Passage:
%%

As Akita processes the collected trace, and turns it into a specification, it associates each latency measurement with an API endpoint.
Seeing API Endpoint Performance with Akita Software
In the Akita UI, you can now see the median latency observed during the training session, next to each API endpoint. In our akibox demo, we observe that creating users (via POST) is more than 300x as expensive as any other operation:
In the details of each API endpoint, we show the 50th percentile (median), 90th percentile, and 99th percentile of the observed processing latencies:
To see performance measurements for your API endpoints, either collect traces with the Akita CLI (version 0.12 or later) or upload HAR files from a browser session. You can now collect per-endpoint information in CI on every pull request, or your staging and production integrations. (More information on the latter coming soon.)
How Associating Performance with API Models Helps
Admittedly, measuring the time taken for an HTTP request is sort of a “101” level observability feature, starting to associate performance with spec creation and comparison has the following advantages.

%%

Input data:
%%

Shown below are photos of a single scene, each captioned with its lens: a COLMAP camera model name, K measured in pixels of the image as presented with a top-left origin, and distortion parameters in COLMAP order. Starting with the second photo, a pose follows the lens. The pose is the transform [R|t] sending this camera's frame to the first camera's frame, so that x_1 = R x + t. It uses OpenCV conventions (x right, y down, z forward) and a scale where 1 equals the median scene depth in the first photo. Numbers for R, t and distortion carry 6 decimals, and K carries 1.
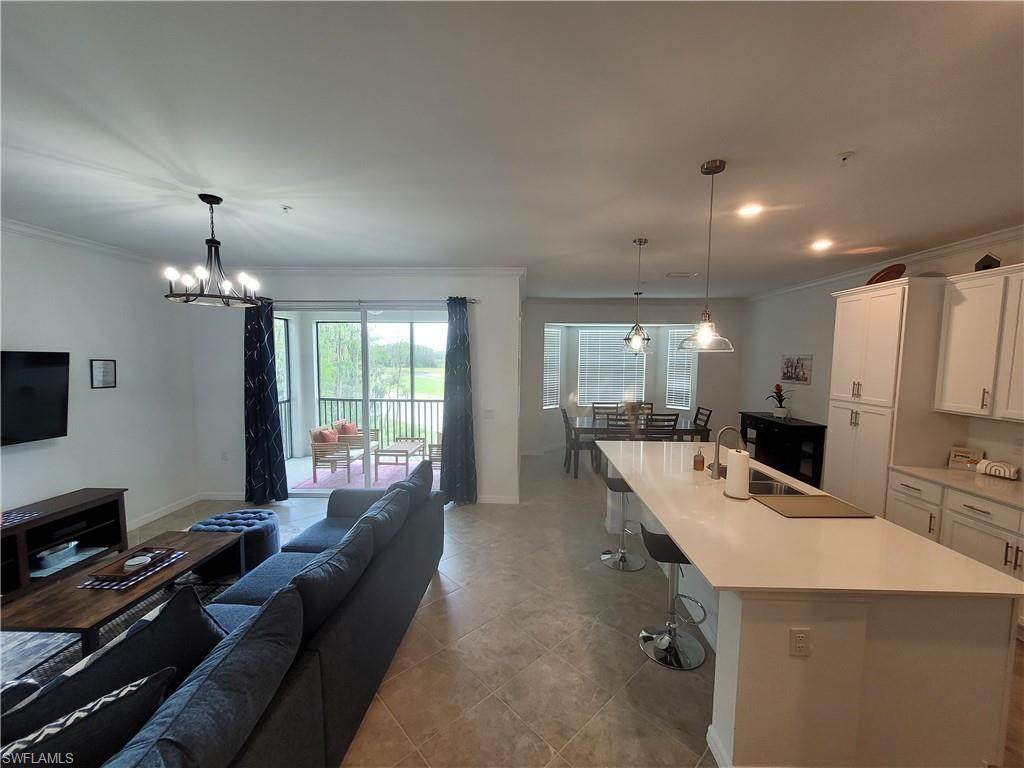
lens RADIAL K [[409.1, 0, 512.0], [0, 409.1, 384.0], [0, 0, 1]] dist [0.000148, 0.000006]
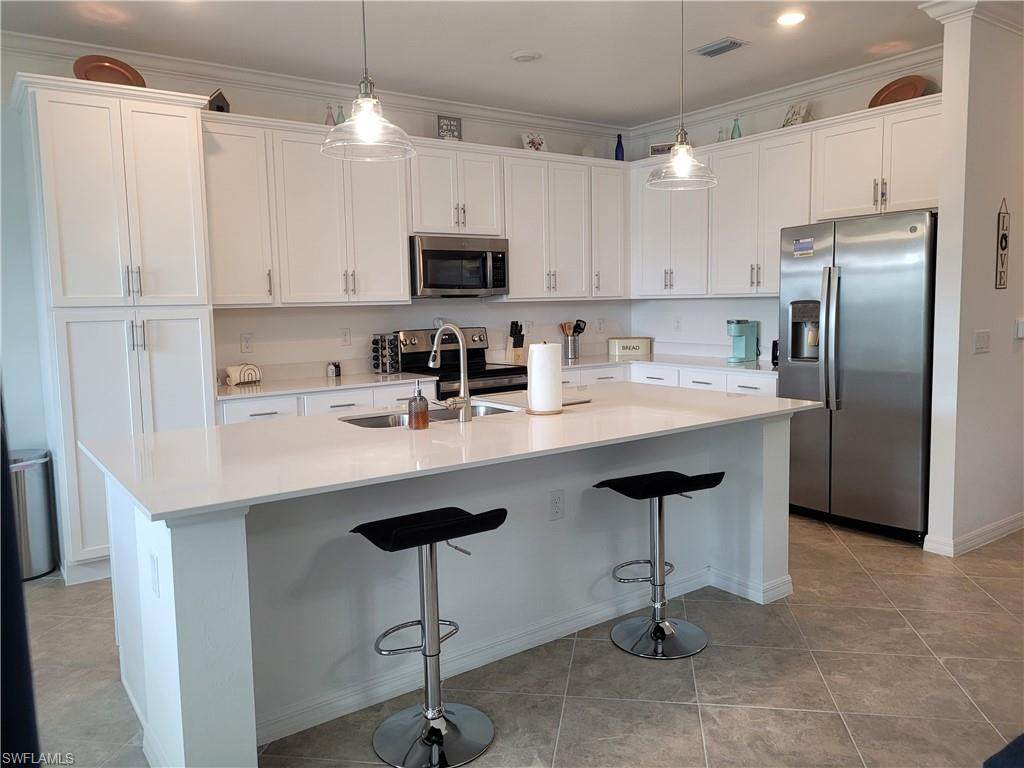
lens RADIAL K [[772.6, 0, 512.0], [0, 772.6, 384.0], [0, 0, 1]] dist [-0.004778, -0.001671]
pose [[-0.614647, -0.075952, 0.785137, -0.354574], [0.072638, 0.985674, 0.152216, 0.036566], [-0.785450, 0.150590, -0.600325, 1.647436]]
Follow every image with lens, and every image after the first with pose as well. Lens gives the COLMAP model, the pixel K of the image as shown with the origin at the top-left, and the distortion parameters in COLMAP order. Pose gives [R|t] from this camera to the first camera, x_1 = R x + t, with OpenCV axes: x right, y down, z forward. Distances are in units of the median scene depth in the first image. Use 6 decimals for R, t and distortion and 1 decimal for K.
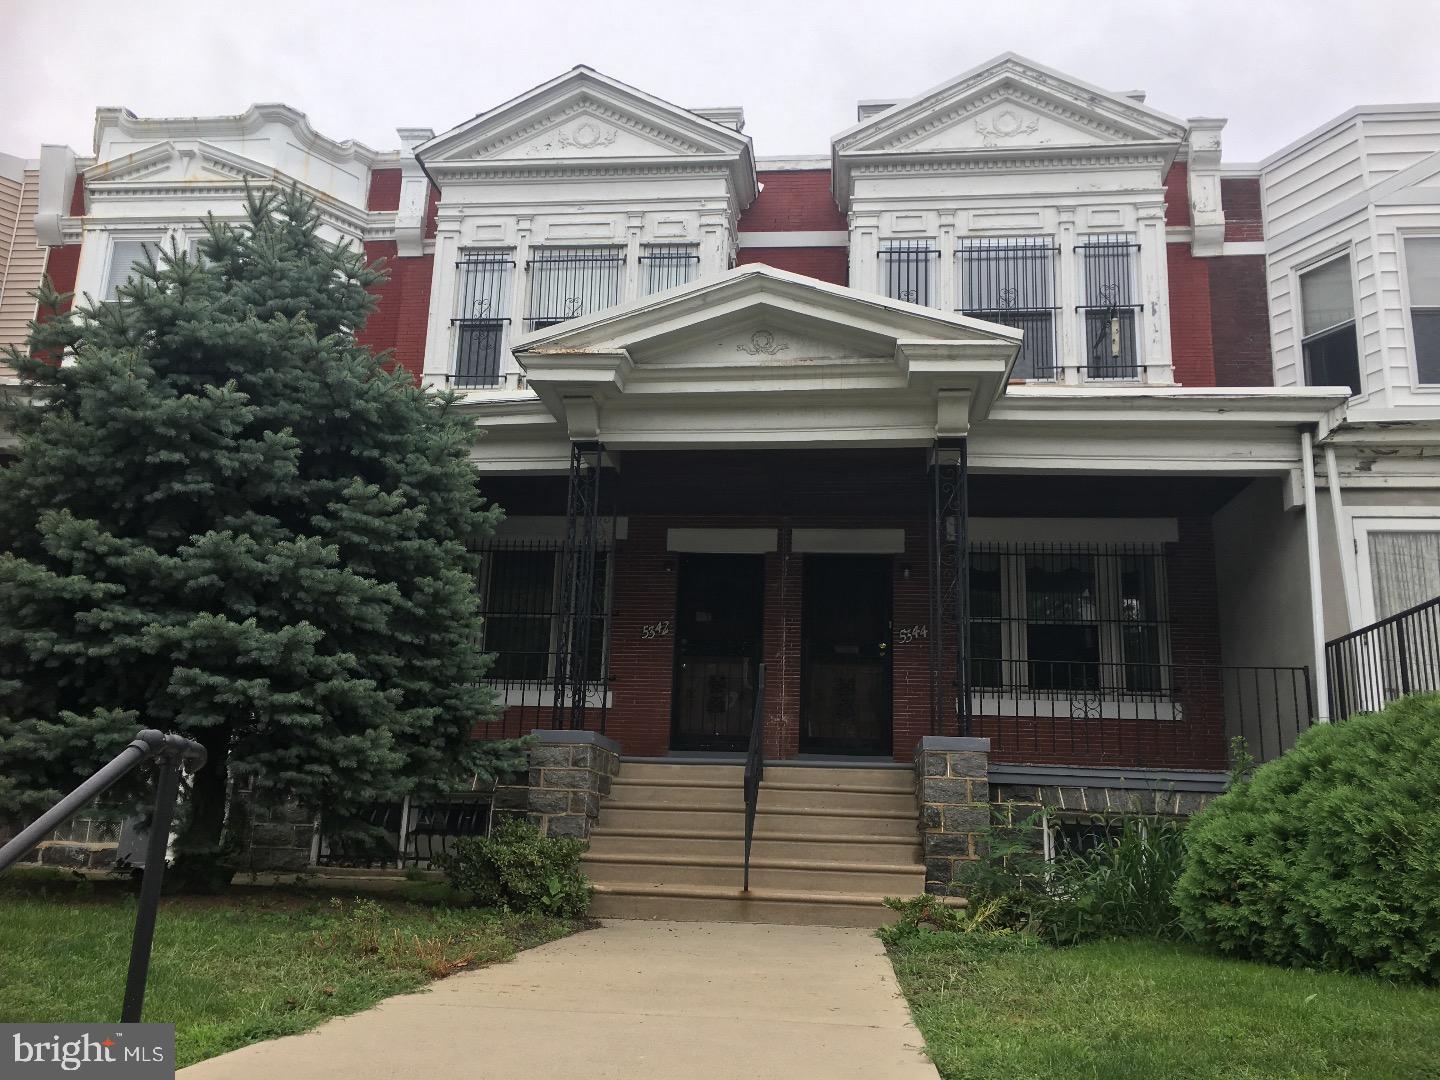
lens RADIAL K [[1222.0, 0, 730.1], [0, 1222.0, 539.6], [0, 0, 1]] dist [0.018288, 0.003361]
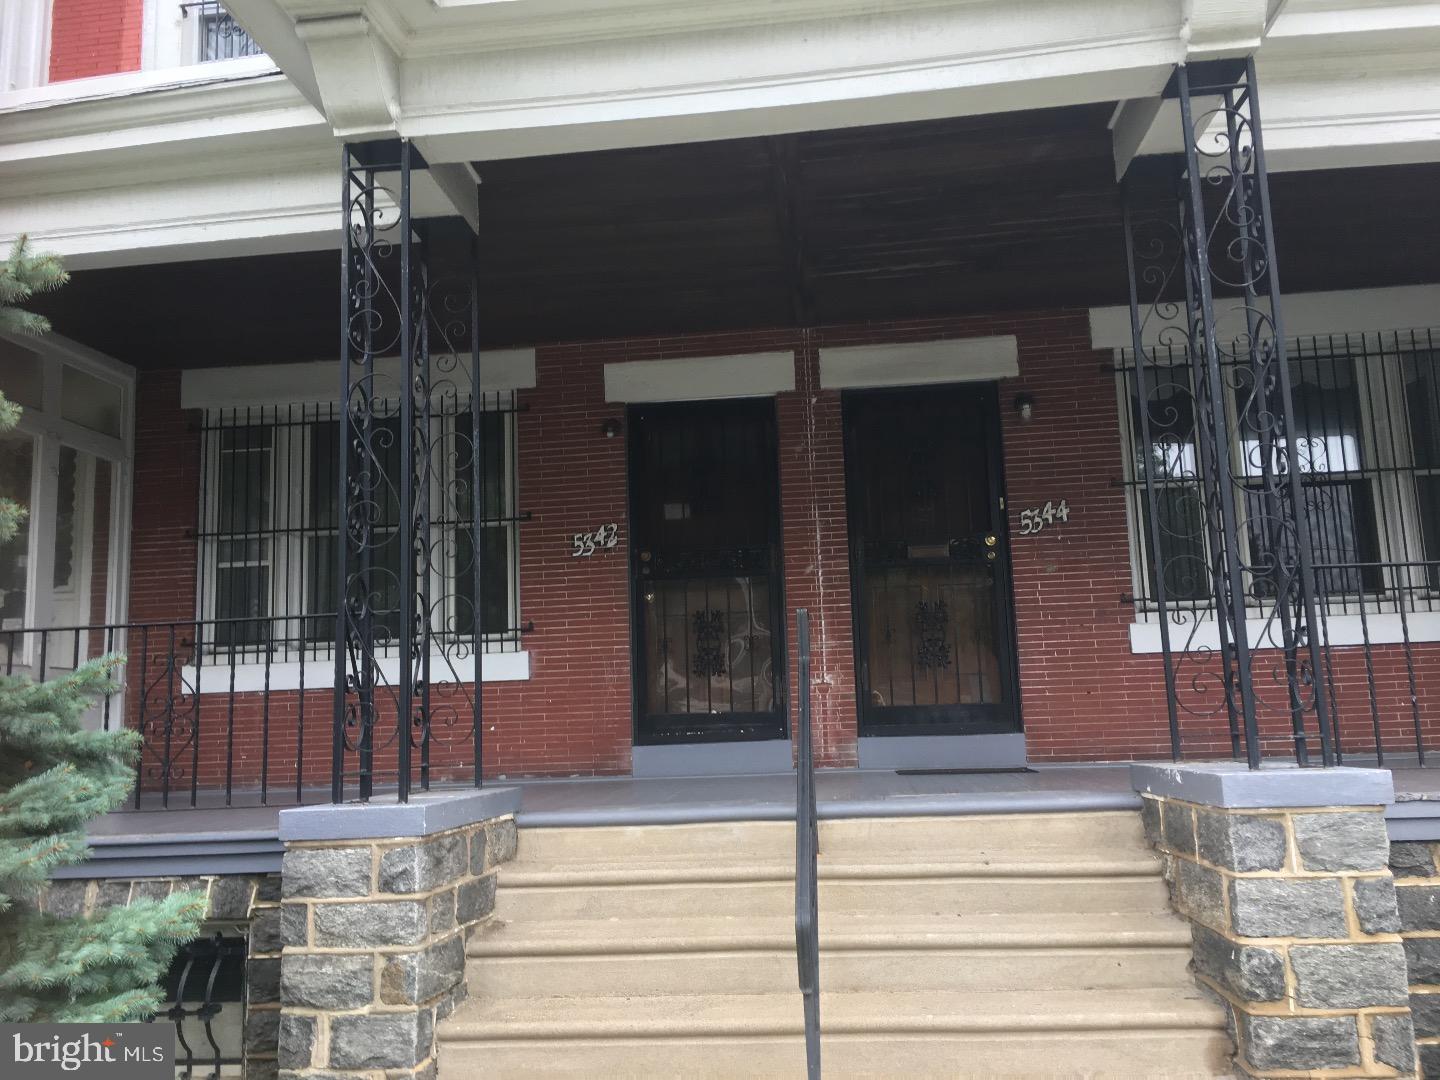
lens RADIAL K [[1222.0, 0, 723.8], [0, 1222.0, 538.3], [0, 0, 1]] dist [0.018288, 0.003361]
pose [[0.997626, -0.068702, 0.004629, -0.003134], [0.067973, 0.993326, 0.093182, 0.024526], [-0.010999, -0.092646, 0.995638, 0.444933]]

%%

Work request 1:
From the passage on Akita's API endpoint performance, echo the text starting with "As Akita processes" and going on through "latter coming soon.)".
Work request 2:
In the passage on Akita's API endpoint performance, what purpose is given for collecting traces with the Akita CLI or uploading HAR files from a browser session? Answer in one to three sentences.

Task solution 1:
As Akita processes the collected trace, and turns it into a specification, it associates each latency measurement with an API endpoint.
Seeing API Endpoint Performance with Akita Software
In the Akita UI, you can now see the median latency observed during the training session, next to each API endpoint. In our akibox demo, we observe that creating users (via POST) is more than 300x as expensive as any other operation:
In the details of each API endpoint, we show the 50th percentile (median), 90th percentile, and 99th percentile of the observed processing latencies:
To see performance measurements for your API endpoints, either collect traces with the Akita CLI (version 0.12 or later) or upload HAR files from a browser session. You can now collect per-endpoint information in CI on every pull request, or your staging and production integrations. (More information on the latter coming soon.)

Task solution 2:
These steps let you see performance measurements for your API endpoints. Traces must be collected with version 0.12 or later of the Akita CLI; HAR files can instead be uploaded from a browser session.